The Federal tax credit for purchasing an electric vehicle is good for up to $7,500 off your next tax bill, under current provisions. But it won’t last forever: each manufacturer can sell 200,000 EVs and plug-ins with the federal rebate, but after that, consumers must pay full price (less any state incentives). And though GM will produce only 10k Volts in 2011, and only 45k units in 2012, its Vice Chairman Tom Stephens is already agitating for the 200k unit limit to be lifted. Optimistic much?
Stephens argument to the Detroit News: subsidies for the first 200k units will only nurse electric vehicles forward through the first generation of products. The implication, of course, is that EVs and plug-ins are not going to be economically viable even by the second generation of products, and will need ongoing support. So much for the promise that EV and plug-in subsidies were a “bridge” to a viable next-generation of eco-mobiles. Meanwhile, by the time GM, Nissan, Ford, and every other EV-hawking OEM hits the magic 200k volume mark, American taxpayers will have spent around $1.5b per manufacturer on these subsidies. With, apparently, little to nothing to show for it in terms of making the second generation of plug-ins more palatable to consumers.
But the push to pile on EV subsidies doesn’t end with a proposed lifting of per-manufacturer caps. Rep Debbie Stabenow (D-MI) tells the DetN that
she wants to “front-load” the $7,500 tax credit for purchasers of electric vehicles — so like “Cash for Clunkers” consumers could get the money deducted from the price of a new vehicle at the dealership.
Currently, owners must file for the rebate when they file their tax returns. Some wealthy owners of electric vehicles won’t qualify for the rebate, advocates say, because of the alternative minimum tax.

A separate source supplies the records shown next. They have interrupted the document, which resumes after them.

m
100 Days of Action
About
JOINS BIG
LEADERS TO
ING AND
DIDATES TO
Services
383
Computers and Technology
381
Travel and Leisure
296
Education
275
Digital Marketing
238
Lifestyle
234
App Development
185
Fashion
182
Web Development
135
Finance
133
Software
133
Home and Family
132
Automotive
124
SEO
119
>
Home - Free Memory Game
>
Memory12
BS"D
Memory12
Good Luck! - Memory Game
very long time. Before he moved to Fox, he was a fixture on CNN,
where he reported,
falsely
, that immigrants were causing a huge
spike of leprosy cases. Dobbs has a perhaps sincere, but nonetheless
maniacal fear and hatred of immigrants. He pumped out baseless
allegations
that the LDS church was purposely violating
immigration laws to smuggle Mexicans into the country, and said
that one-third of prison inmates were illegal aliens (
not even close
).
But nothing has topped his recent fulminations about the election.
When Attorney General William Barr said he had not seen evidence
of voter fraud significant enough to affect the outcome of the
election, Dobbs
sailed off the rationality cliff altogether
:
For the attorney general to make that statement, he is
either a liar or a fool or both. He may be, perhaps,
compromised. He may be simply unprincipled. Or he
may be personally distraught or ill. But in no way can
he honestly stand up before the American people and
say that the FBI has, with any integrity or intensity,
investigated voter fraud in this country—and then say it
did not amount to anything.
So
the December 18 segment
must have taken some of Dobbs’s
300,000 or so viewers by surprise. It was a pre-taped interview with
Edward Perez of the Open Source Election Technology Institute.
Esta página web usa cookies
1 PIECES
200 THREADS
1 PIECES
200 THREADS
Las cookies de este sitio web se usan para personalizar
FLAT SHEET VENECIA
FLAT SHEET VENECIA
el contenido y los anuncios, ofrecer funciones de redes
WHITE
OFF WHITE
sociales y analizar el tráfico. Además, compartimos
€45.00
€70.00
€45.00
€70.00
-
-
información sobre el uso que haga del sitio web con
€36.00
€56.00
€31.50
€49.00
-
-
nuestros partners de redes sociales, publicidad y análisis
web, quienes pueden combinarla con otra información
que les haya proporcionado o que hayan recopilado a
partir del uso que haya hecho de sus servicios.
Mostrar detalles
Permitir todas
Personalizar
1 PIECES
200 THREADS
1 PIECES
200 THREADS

Because someone has to think of the wealthy. After all, even with existing tax credits, they’re the only demographic capable of blithely spending upwards of $30k for a car that makes an eco-friendly statement far better than it recoups its price premium in fuel savings. Stabenow also supports jacking up the tax credit to $10k per vehicle, as part of the Roadmap to Electrification, an incentives and infrastructure bill that could cost taxpayers about $124b.

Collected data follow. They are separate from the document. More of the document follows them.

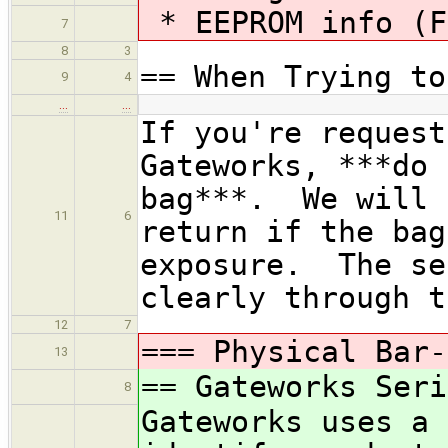
* EEPROM info (F
7
8
3
== When Trying to
9
4
…
…
If you're request
Gateworks, ***do 
bag***. We will 
11
6
return if the bag
exposure. The se
clearly through t
12
7
=== Physical Bar-
13
== Gateworks Seri
8
Gateworks uses a 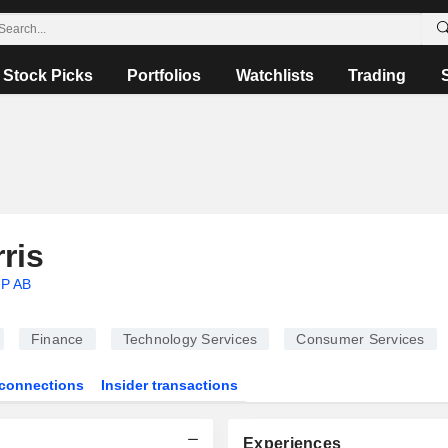
Stock Picks
Portfolios
Watchlists
Trading
ris
P AB
Finance
Technology Services
Consumer Services
connections
Insider transactions
Experiences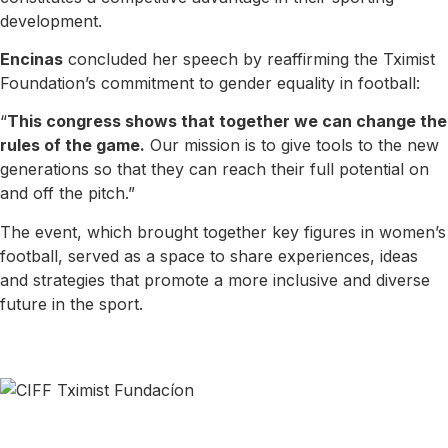
development.
Encinas
concluded her speech by reaffirming the Tximist
Foundation’s commitment to gender equality in football:
“
This congress shows that together we can change the
rules of the game.
Our mission is to give tools to the new
generations so that they can reach their full potential on
and off the pitch.”
The event, which brought together key figures in women’s
football, served as a space to share experiences, ideas
and strategies that promote a more inclusive and diverse
future in the sport.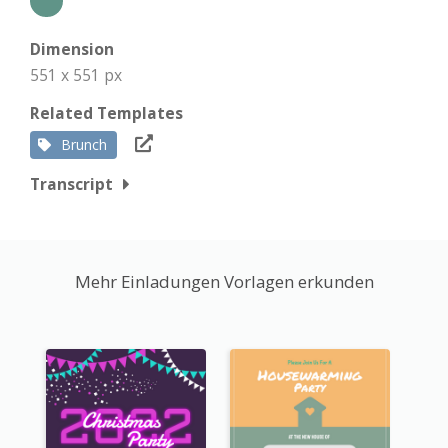
Dimension
551 x 551 px
Related Templates
Brunch
Transcript
Mehr Einladungen Vorlagen erkunden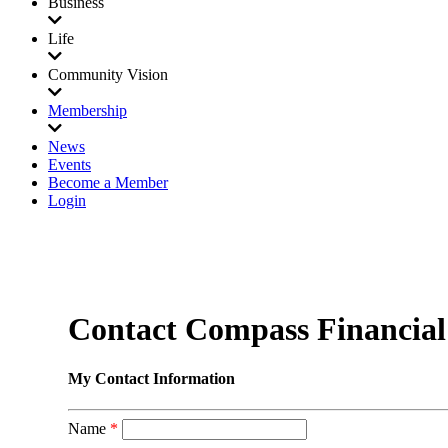
Business
Life
Community Vision
Membership
News
Events
Become a Member
Login
Contact Compass Financia
My Contact Information
Name
*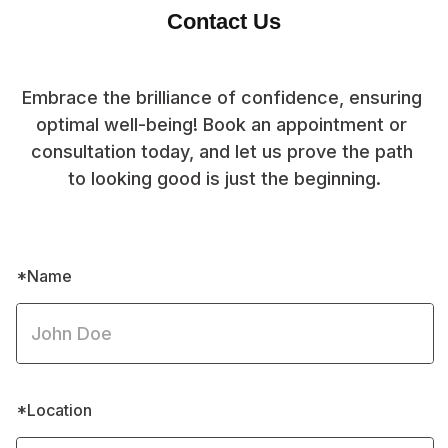
Contact Us
Embrace the brilliance of confidence, ensuring 
optimal well-being! Book an appointment or 
consultation today, and let us prove the path 
to looking good is just the beginning.
*Name
*Location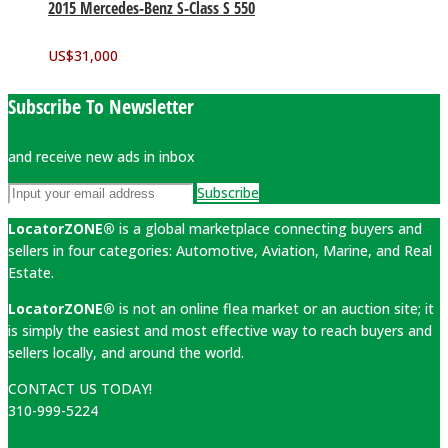
2015 Mercedes-Benz S-Class S 550
US$
31,000
Subscribe To Newsletter
and receive new ads in inbox
Subscribe
LocatorZONE®
is a global marketplace connecting buyers and
sellers in four categories: Automotive, Aviation, Marine, and Real
Estate.
LocatorZONE®
is not an online flea market or an auction site; it
is simply the easiest and most effective way to reach buyers and
sellers locally, and around the world.
CONTACT US TODAY!
310-999-5224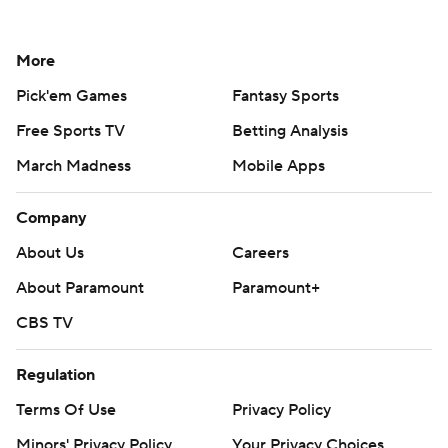
More
Pick'em Games
Fantasy Sports
Free Sports TV
Betting Analysis
March Madness
Mobile Apps
Company
About Us
Careers
About Paramount
Paramount+
CBS TV
Regulation
Terms Of Use
Privacy Policy
Minors' Privacy Policy
Your Privacy Choices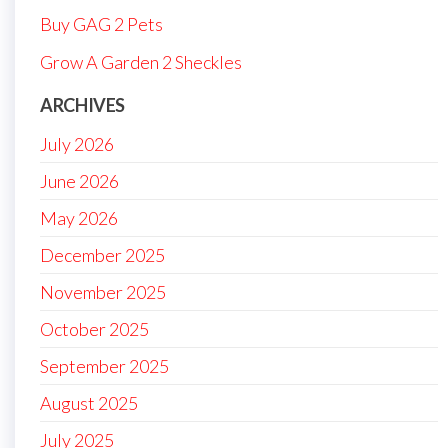
Buy GAG 2 Pets
Grow A Garden 2 Sheckles
ARCHIVES
July 2026
June 2026
May 2026
December 2025
November 2025
October 2025
September 2025
August 2025
July 2025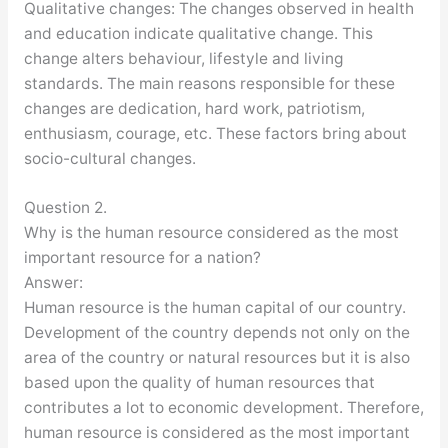
Qualitative changes: The changes observed in health
and education indicate qualitative change. This
change alters behaviour, lifestyle and living
standards. The main reasons responsible for these
changes are dedication, hard work, patriotism,
enthusiasm, courage, etc. These factors bring about
socio-cultural changes.
Question 2.
Why is the human resource considered as the most
important resource for a nation?
Answer:
Human resource is the human capital of our country.
Development of the country depends not only on the
area of the country or natural resources but it is also
based upon the quality of human resources that
contributes a lot to economic development. Therefore,
human resource is considered as the most important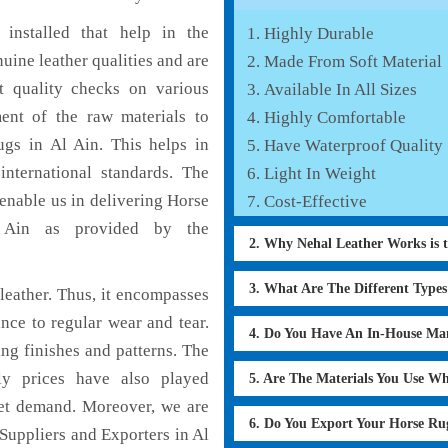
installed that help in the
Highly Durable
ine leather qualities and are
Made From Soft Material
nt quality checks on various
Available In All Sizes
ent of the raw materials to
Highly Comfortable
ugs in Al Ain. This helps in
Have Waterproof Quality
international standards. The
Light In Weight
 enable us in delivering Horse
Cost-Effective
l Ain as provided by the
2. Why Nehal Leather Works is 
3. What Are The Different Type
eather. Thus, it encompasses
ance to regular wear and tear.
4. Do You Have An In-House Ma
ng finishes and patterns. The
ly prices have also played
5. Are The Materials You Use W
ket demand. Moreover, we are
6. Do You Export Your Horse Ru
Suppliers and Exporters in Al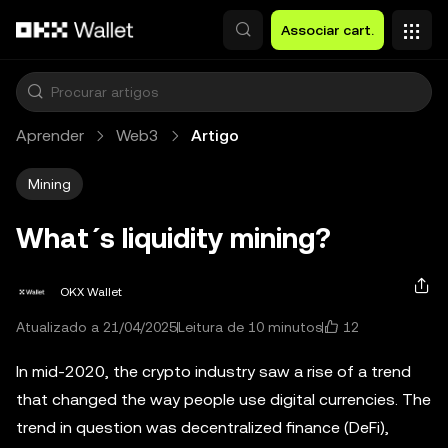
Avançar para conteúdo principal
Associar cart.
Aprender
Web3
Artigo
Mining
What´s liquidity mining?
OKX Wallet
12
Atualizado a 21/04/2025
Leitura de 10 minutos
In mid-2020, the crypto industry saw a rise of a trend
that changed the way people use digital currencies. The
trend in question was decentralized finance (DeFi),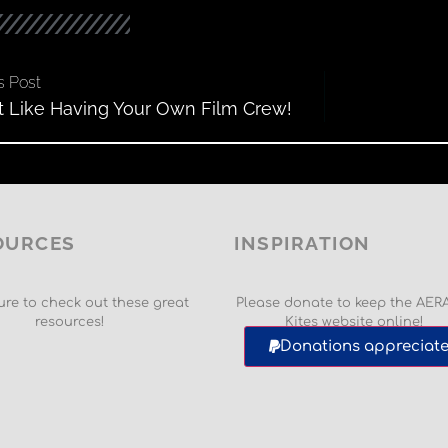
s Post
ust Like Having Your Own Film Crew!
OURCES
INSPIRATION
re to check out these great
Please donate to keep the AER
resources!
Kites website online!
Donations appreciate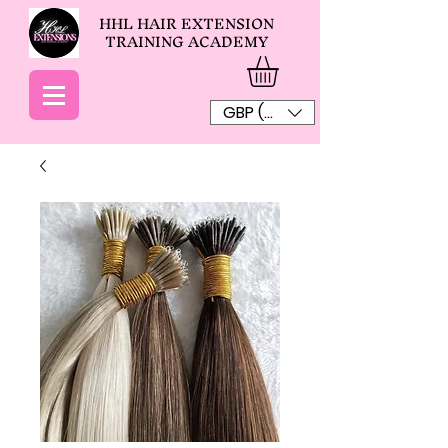
HHL HAIR EXTENSION
TRAINING ACADEMY
GBP (£)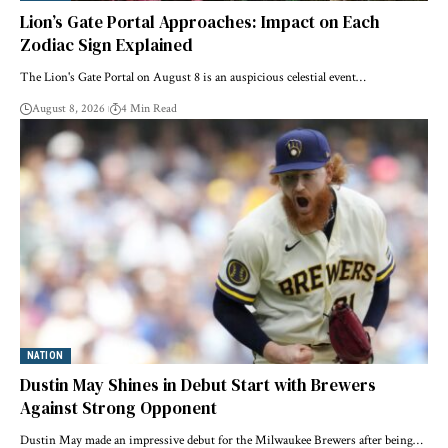
Lion’s Gate Portal Approaches: Impact on Each
Zodiac Sign Explained
The Lion's Gate Portal on August 8 is an auspicious celestial event…
August 8, 2026
4 Min Read
NATION
Dustin May Shines in Debut Start with Brewers
Against Strong Opponent
Dustin May made an impressive debut for the Milwaukee Brewers after being…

Sooner or later, however, EVs will have to stand on their own and compete against other drivetrains on a level playing field. Loading up more incentives now, and guaranteeing them further into the future won’t stimulate innovation, it will stifle competition. Besides, no manufacturer is even close to selling 200k plug-ins, so calls for a tax credit extension are hugely premature. Let’s let the current generation roll out with the current incentive, and let the market work for a few years before making government policy. Once we know how the market respond to EVs under the current circumstances, the government will better understand their value and can formulate more sensible, effective regulation from there.